This week, an elementary school in New Jersey forced two student to stay at home because they recently moved to the United States from Rwanda because parents were concerned they might have been infected with Ebola (despite the fact that Rwanda is thousands of miles from the West Africa region currently experiencing the outbreak). Now, the country of Rwanda appears to be returning the favor.

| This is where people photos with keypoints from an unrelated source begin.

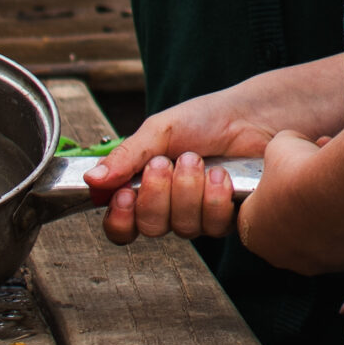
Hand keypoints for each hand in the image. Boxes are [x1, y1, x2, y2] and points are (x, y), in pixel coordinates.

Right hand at [88, 72, 343, 245]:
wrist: (252, 115)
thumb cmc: (207, 118)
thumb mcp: (159, 130)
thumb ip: (126, 157)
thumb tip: (91, 180)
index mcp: (146, 187)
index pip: (120, 225)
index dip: (118, 219)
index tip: (124, 196)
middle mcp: (170, 207)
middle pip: (149, 228)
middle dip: (157, 195)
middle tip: (167, 164)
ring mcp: (199, 215)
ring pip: (181, 228)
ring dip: (188, 190)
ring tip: (197, 160)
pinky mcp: (227, 219)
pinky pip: (212, 226)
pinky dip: (214, 197)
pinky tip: (220, 175)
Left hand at [237, 132, 343, 275]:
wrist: (336, 190)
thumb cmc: (299, 170)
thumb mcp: (278, 148)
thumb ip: (277, 154)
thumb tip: (287, 151)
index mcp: (251, 231)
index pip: (254, 213)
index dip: (270, 192)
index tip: (285, 177)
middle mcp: (276, 255)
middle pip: (284, 228)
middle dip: (296, 205)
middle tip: (312, 180)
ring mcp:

In a message posted to the U.S. Embassy in Rwanda’s website Tuesday, the Rwandan Ministry of Health introduced its new Ebola screening procedure:
Visitors who have been in the United States or Spain during the last 22 days are now required to report their medical condition—regardless of whether they are experiencing symptoms of Ebola—by telephone by dialing 114 between 7:00 a.m. and 8:00 p.m. for the duration of their visit to Rwanda (if less than 21 days), or for the first 21 days of their visit to Rwanda. Rwandan authorities continue to deny entry to visitors who traveled to Guinea, Liberia, Senegal, or Sierra Leone within the past 22 days.
Any visitors who have a temperature above 99.5 degrees will not be permitted to enter the country. “We urge U.S. citizens who may have a fever or who have traveled to countries where an Ebola outbreak has occurred to weigh carefully whether travel to Rwanda at this time is prudent given measures to screen incoming visitors,” the website states. “Please note neither the Department of State’s Bureau of Consular Affairs nor the U.S. Embassy have authority over quarantine issues and cannot prevent a U.S. citizen from being quarantined should local health authorities require it.”
Unlike the United States, Rwanda has had zero reported cases of Ebola.